Though Wagner gets snagged by St. John, he is also pursued by Clark (see why I prefer her hair piled up?)

But ultimately, he's most interested in more practical Comer. I guess there are worse problems a guy could have than juggling the three!

Now to note a couple more moments which grabbed my attention. Here we find Farentino, all steamed about being passed over for the assistant golf pro position he was promised.

He pleads his case to the resident pro, who's taking a steam bath. The guy is played by none other than a pre-stardom Gene Hackman!

Hair-greyed, his character is a struggling alcoholic past his prime. This was the year things took off for Hackman after close to a decade of working on TV and in movies. It began with his supporting part in Bonnie and Clyde (1967) and continued on from there with The French Connection (1971) earning him an Oscar (with the leading role in The Poseidon Adventure, 1972, directly following that.) 

For the longest time, it feels like Hackman is the only man we're going to see shirtless in Banning.

Even when Stockwell, who'd shown off his chest the year before in Beau Geste (1966), comes into the steam room, he's cloaked in a giant sheet.

Farentino gives us a plunging neckline from his damp shirt, but that's it for the steam room.

All of these discussions would have been more arresting had there been fewer coverings on the men.

Fortunately, we're treated a bit later to a shower sequence.

While not especially revealing, at least it's a nice male-bonding moment between Wagner and Farentino.


I do admit I was a little startled when Wagner wrapped a towel around him, which would then have been sodden with water, before he stepped on a nearby scale...! Good lord, I trim my fingernails and sometimes eyebrows before stepping on a scale! LOL But I guess he could afford the added water weight.

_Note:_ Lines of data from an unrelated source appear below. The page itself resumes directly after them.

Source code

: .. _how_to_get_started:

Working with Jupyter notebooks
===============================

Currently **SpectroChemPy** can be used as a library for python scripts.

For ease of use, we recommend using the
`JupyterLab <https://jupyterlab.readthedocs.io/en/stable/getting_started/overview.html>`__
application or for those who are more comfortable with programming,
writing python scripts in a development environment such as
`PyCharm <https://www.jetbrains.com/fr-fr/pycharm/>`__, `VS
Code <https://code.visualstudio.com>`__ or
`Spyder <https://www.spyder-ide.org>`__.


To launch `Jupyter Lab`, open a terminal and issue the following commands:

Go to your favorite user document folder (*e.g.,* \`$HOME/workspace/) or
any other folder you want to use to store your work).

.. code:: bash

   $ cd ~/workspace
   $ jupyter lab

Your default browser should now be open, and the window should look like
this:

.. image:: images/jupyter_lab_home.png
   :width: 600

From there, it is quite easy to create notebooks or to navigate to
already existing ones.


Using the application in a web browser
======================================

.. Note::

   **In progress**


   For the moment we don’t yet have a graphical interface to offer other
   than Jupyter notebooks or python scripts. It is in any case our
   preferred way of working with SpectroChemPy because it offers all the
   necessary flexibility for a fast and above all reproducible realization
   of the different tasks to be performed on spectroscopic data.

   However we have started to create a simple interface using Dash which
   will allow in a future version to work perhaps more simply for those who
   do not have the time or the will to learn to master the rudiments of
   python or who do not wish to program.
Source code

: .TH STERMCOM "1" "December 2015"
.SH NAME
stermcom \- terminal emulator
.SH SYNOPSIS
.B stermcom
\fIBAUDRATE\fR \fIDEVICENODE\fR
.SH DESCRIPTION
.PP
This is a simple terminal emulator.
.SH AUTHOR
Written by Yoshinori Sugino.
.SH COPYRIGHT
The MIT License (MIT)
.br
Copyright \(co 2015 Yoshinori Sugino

Ultimately, and surprisingly considering his billing and some of the rest of the cast, it is Farentino who winds up providing the most on-screen beefcake. And he looks great.

Farentino had just married Michele Lee the year before this, in the wake of a three-year marriage to Elizabeth Ashley. He and Lee stayed together until 1983. Characterized as a fiery personality, two more marriages and a troubled engagement to Tina Sinatra would follow. 

Banning is glossy studio fodder, straining to be spicy, but I am nonetheless drawn to movies like this with all-star casts looking great. And as an added bonus for me, there are a few 1970s disaster movie veterans on hand. Wagner of The Towering Inferno and The Concorde... Airport '79, Stockwell and Clark from Airport 1975 (and she was in City on Fire, too) and Hackman from The Poseidon Adventure. I wanted to link the movie here, but it's already gone that fast...! The best I can do is the trailer, which makes the whole thing seem even more sordid than it actually is.